[Stored items from a collection]
******
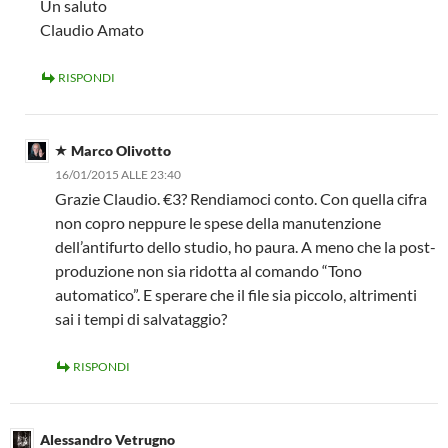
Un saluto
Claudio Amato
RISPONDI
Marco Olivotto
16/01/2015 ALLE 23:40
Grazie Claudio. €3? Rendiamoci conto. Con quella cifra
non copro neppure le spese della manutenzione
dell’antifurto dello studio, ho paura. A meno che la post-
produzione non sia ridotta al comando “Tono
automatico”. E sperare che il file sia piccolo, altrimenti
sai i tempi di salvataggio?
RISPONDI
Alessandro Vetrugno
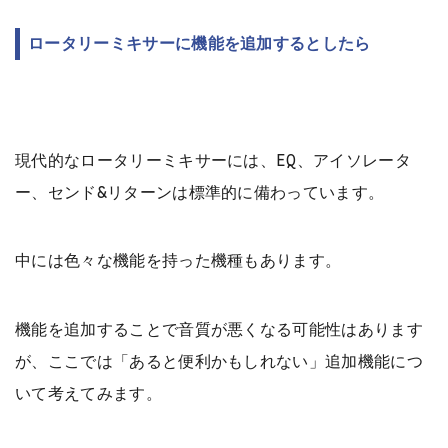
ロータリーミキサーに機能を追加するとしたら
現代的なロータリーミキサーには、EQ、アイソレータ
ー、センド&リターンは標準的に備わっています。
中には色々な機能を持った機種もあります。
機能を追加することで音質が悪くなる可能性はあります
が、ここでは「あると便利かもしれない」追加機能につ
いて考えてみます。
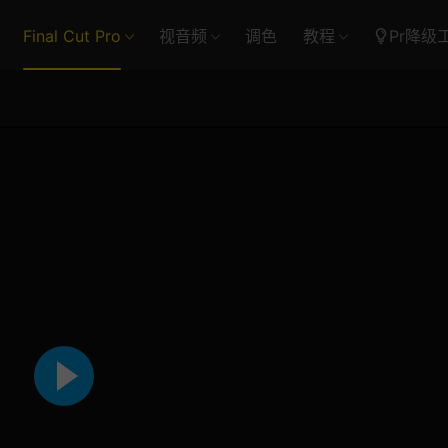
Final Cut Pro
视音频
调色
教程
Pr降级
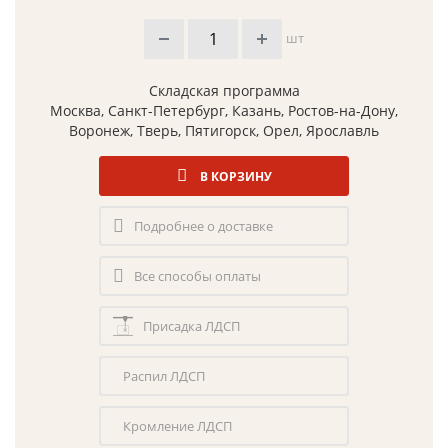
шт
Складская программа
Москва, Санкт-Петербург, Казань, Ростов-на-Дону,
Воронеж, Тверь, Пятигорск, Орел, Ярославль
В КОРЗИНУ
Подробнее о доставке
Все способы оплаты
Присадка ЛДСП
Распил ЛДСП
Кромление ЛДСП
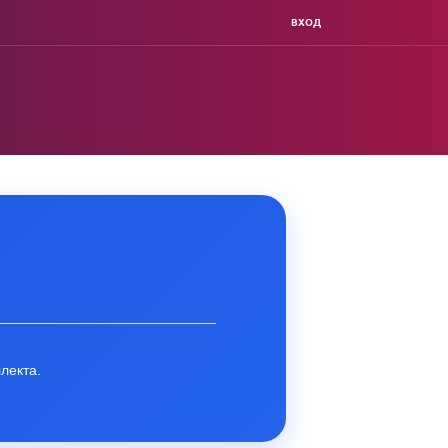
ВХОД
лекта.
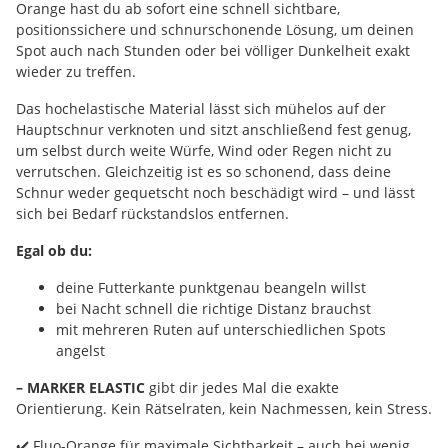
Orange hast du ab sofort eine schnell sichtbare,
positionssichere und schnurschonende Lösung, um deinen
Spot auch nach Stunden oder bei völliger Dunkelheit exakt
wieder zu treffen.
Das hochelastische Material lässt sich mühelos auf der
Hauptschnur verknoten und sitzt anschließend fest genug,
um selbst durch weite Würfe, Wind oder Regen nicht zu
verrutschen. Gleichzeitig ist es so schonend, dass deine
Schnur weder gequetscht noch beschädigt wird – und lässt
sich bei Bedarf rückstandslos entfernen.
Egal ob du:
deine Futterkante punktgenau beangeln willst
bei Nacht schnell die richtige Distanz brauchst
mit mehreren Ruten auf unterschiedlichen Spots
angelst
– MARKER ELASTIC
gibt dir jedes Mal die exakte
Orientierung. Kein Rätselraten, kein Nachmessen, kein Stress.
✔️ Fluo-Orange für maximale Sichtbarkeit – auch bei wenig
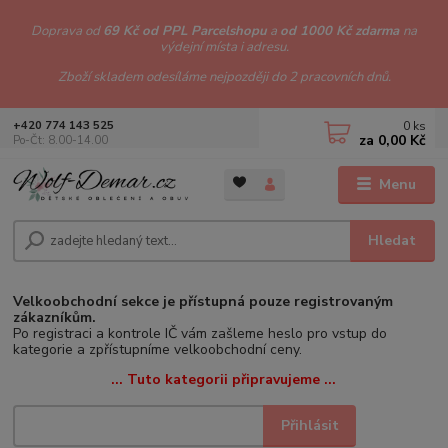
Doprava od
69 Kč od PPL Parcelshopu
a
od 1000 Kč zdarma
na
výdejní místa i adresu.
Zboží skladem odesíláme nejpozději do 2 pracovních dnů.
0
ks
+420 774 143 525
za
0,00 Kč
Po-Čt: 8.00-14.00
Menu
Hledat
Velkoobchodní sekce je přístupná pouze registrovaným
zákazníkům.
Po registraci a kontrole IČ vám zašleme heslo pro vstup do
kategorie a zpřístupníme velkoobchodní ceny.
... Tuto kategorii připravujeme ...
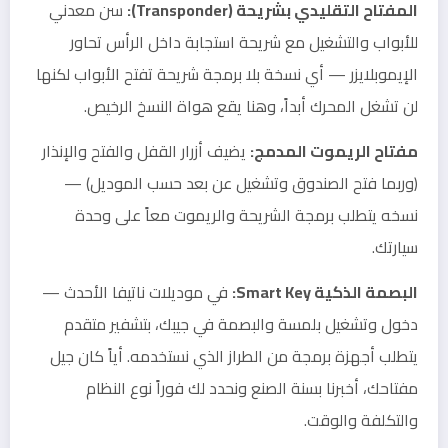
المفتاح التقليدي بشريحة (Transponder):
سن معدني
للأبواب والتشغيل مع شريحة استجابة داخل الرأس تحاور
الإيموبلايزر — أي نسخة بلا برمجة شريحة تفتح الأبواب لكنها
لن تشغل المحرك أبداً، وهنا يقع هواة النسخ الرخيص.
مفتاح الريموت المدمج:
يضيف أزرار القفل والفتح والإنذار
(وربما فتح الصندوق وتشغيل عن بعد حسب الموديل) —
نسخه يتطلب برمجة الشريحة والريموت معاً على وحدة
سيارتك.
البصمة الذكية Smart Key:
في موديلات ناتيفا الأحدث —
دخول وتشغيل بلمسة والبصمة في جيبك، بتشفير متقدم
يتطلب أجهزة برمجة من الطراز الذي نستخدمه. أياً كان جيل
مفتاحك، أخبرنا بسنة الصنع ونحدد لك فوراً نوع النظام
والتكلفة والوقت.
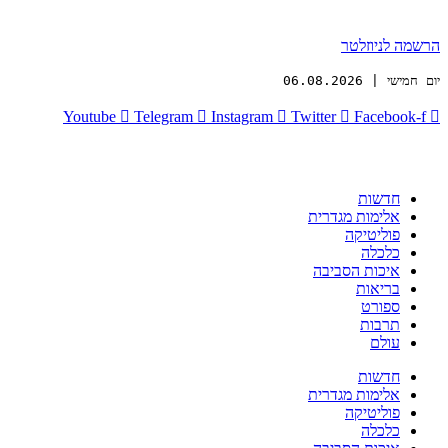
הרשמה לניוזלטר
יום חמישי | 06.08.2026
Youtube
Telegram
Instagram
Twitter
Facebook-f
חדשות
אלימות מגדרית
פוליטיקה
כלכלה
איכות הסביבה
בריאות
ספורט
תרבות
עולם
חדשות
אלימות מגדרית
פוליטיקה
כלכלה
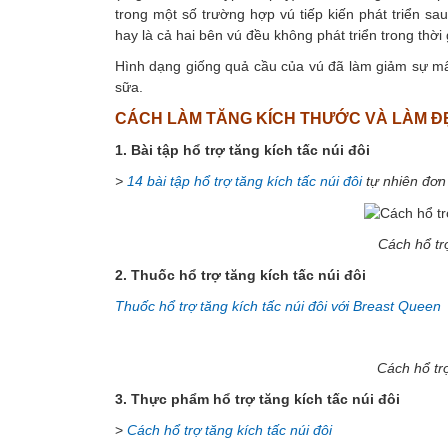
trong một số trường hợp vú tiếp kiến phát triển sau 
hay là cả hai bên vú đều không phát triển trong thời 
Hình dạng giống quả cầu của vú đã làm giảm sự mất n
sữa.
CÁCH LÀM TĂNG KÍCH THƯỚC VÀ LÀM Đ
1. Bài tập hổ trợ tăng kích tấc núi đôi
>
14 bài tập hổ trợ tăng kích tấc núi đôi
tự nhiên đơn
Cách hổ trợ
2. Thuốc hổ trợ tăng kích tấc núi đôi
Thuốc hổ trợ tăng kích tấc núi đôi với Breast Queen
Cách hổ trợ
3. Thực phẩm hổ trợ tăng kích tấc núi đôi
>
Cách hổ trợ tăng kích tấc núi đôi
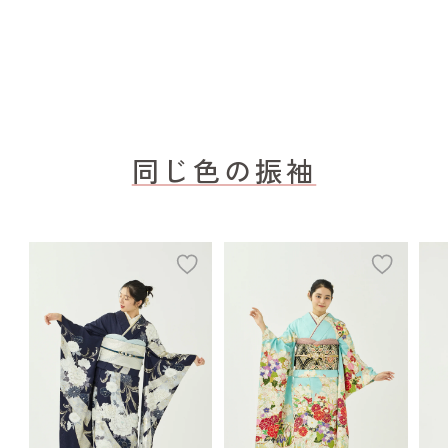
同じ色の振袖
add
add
******
### Action item:
Show all lines above containing "وتشغيل".

### Final answer:
(وربما فتح الصندوق وتشغيل عن بعد حسب الموديل) —
دخول وتشغيل بلمسة والبصمة في جيبك، بتشفير متقدم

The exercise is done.